#### EXERCISE
Given the records below, would you repeat exactly the lines that begin at the one containing "practitioners recommend scheduling" and end at the one containing "Conformational processing of", inclusive?

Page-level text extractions

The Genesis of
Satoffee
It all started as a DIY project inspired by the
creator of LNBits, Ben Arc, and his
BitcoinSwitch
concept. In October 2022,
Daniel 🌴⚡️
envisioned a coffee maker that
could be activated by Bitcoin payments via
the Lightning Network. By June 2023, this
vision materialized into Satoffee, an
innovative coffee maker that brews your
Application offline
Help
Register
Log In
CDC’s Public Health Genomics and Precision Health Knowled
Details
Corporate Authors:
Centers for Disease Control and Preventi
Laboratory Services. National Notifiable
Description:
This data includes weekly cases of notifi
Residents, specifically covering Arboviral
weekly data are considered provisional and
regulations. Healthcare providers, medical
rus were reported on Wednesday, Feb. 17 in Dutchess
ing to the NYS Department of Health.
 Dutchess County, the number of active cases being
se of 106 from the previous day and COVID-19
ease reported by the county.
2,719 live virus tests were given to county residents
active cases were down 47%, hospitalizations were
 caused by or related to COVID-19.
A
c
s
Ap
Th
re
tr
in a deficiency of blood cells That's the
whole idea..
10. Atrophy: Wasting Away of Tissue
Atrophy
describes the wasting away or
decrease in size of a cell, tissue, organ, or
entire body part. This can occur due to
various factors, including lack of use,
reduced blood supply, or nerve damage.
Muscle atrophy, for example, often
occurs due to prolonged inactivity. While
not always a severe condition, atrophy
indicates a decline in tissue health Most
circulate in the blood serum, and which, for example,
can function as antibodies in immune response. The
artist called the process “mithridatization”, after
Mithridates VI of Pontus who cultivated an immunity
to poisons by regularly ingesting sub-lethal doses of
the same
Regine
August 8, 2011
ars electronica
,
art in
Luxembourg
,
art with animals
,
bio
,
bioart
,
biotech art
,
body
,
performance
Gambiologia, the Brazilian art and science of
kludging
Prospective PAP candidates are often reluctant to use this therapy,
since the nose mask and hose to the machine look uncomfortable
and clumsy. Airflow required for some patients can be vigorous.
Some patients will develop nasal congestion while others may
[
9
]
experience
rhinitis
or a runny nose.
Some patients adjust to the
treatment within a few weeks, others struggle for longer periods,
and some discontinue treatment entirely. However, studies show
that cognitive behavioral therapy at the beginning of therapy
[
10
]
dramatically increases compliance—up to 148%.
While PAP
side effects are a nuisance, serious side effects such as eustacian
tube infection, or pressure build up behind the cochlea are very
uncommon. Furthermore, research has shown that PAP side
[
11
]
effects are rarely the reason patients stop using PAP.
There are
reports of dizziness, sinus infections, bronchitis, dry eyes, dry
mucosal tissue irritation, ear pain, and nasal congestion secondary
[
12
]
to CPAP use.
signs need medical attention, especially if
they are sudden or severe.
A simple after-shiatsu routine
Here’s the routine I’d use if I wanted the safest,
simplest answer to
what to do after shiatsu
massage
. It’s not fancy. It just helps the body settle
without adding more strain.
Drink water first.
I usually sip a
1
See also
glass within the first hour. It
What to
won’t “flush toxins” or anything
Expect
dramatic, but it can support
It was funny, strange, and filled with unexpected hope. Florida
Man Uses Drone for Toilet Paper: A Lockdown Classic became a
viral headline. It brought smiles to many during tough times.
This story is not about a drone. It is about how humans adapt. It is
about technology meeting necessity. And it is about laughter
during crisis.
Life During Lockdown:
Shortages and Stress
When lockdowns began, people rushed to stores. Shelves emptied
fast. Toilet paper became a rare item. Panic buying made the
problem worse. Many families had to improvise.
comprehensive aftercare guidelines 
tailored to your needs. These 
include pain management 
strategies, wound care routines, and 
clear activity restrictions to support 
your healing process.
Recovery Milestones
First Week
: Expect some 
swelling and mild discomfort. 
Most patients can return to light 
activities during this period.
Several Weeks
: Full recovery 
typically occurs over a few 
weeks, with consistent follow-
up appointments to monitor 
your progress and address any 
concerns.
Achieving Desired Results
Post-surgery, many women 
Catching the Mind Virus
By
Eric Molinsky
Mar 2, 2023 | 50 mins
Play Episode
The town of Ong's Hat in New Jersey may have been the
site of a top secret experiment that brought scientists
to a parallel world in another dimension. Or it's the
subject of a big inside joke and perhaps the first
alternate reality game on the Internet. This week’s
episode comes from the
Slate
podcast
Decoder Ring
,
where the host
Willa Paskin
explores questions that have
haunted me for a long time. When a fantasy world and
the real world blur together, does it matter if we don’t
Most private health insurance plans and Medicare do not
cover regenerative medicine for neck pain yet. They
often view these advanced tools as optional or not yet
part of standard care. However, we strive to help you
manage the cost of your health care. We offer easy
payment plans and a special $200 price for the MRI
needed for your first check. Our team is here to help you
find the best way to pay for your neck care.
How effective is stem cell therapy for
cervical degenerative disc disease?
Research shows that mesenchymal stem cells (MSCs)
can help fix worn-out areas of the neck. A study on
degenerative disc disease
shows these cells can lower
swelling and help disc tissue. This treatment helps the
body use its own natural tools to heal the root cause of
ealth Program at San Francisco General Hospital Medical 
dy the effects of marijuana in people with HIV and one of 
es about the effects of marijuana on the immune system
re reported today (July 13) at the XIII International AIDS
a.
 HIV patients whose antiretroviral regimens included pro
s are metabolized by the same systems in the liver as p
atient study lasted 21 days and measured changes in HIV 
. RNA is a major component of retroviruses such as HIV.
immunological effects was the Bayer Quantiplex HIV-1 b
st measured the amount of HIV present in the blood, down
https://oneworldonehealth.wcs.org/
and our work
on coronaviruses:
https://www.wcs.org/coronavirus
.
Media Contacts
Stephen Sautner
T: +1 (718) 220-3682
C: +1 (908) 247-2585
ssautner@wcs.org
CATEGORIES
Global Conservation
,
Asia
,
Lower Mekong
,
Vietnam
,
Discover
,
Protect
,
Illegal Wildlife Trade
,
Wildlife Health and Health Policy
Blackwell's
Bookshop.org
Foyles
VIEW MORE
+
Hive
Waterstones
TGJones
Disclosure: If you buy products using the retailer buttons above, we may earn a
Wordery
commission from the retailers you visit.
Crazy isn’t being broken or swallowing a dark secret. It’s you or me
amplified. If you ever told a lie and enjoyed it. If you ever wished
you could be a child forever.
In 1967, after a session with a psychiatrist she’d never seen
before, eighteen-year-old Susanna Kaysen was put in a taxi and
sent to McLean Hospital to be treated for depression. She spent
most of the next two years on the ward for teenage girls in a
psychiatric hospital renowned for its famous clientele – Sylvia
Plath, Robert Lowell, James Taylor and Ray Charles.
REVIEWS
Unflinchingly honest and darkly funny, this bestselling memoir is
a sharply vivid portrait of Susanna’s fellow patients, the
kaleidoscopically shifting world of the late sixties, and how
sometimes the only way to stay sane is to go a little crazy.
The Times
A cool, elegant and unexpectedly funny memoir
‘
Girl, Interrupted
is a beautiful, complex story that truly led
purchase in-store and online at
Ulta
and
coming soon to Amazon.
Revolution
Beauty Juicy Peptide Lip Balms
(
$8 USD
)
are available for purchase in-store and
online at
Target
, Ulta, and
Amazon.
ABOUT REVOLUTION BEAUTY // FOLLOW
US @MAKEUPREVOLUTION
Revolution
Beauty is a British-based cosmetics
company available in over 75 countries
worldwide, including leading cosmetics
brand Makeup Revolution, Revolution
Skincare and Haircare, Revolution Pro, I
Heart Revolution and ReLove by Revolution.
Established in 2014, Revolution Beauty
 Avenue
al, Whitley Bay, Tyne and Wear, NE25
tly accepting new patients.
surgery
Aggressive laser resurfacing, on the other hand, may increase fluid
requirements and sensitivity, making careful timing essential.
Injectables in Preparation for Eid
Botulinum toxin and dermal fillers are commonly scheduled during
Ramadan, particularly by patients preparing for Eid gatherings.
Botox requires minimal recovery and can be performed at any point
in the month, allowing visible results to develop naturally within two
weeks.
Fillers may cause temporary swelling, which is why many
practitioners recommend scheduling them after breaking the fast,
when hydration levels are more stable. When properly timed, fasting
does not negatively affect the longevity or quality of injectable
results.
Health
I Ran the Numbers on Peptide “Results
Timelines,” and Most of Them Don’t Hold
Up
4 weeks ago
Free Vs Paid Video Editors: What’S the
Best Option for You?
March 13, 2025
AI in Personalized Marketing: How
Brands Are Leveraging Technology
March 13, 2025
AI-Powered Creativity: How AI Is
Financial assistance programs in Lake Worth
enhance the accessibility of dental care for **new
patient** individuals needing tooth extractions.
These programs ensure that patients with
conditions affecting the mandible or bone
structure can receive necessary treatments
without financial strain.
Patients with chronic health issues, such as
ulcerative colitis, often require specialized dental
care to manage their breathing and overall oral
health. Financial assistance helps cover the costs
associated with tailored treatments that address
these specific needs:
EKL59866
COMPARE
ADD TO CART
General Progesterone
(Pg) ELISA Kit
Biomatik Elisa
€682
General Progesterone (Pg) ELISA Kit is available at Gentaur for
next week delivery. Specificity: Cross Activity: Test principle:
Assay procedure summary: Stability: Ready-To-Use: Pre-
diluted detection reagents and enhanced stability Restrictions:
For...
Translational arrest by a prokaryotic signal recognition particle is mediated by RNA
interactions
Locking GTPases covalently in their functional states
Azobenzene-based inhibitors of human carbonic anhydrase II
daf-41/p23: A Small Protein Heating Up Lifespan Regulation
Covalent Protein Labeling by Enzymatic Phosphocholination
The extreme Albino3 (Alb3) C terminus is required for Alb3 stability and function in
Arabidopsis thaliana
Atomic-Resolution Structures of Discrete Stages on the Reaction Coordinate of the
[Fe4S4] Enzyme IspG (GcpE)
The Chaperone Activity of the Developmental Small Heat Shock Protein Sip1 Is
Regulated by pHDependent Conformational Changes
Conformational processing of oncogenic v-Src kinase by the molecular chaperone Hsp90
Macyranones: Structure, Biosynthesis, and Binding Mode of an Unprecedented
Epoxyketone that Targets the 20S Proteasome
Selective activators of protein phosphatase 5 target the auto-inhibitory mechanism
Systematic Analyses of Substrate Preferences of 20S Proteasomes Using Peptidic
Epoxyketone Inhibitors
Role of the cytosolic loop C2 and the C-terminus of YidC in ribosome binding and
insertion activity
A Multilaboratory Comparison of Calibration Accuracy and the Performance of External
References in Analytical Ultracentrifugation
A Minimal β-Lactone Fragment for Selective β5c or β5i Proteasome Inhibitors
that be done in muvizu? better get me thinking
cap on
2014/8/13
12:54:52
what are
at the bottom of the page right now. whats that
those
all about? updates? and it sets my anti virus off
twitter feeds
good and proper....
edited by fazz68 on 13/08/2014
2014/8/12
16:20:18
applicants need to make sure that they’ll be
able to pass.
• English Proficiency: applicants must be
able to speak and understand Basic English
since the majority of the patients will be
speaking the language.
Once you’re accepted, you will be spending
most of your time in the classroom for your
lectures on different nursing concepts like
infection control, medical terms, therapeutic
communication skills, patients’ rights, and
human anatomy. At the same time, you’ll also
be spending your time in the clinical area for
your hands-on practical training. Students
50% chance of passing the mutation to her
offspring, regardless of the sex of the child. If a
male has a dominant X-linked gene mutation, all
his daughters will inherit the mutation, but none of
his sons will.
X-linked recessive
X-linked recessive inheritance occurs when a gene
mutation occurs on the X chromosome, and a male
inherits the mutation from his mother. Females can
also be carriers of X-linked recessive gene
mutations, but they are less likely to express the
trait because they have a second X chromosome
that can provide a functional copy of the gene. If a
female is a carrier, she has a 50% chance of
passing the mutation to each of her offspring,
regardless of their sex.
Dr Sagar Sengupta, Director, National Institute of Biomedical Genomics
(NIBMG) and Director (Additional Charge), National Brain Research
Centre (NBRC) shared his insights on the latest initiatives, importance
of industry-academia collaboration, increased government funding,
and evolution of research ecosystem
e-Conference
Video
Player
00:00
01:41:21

#### EXERCISE SOLUTION
practitioners recommend scheduling them after breaking the fast,
when hydration levels are more stable. When properly timed, fasting
does not negatively affect the longevity or quality of injectable
results.
Health
I Ran the Numbers on Peptide “Results
Timelines,” and Most of Them Don’t Hold
Up
4 weeks ago
Free Vs Paid Video Editors: What’S the
Best Option for You?
March 13, 2025
AI in Personalized Marketing: How
Brands Are Leveraging Technology
March 13, 2025
AI-Powered Creativity: How AI Is
Financial assistance programs in Lake Worth
enhance the accessibility of dental care for **new
patient** individuals needing tooth extractions.
These programs ensure that patients with
conditions affecting the mandible or bone
structure can receive necessary treatments
without financial strain.
Patients with chronic health issues, such as
ulcerative colitis, often require specialized dental
care to manage their breathing and overall oral
health. Financial assistance helps cover the costs
associated with tailored treatments that address
these specific needs:
EKL59866
COMPARE
ADD TO CART
General Progesterone
(Pg) ELISA Kit
Biomatik Elisa
€682
General Progesterone (Pg) ELISA Kit is available at Gentaur for
next week delivery. Specificity: Cross Activity: Test principle:
Assay procedure summary: Stability: Ready-To-Use: Pre-
diluted detection reagents and enhanced stability Restrictions:
For...
Translational arrest by a prokaryotic signal recognition particle is mediated by RNA
interactions
Locking GTPases covalently in their functional states
Azobenzene-based inhibitors of human carbonic anhydrase II
daf-41/p23: A Small Protein Heating Up Lifespan Regulation
Covalent Protein Labeling by Enzymatic Phosphocholination
The extreme Albino3 (Alb3) C terminus is required for Alb3 stability and function in
Arabidopsis thaliana
Atomic-Resolution Structures of Discrete Stages on the Reaction Coordinate of the
[Fe4S4] Enzyme IspG (GcpE)
The Chaperone Activity of the Developmental Small Heat Shock Protein Sip1 Is
Regulated by pHDependent Conformational Changes
Conformational processing of oncogenic v-Src kinase by the molecular chaperone Hsp90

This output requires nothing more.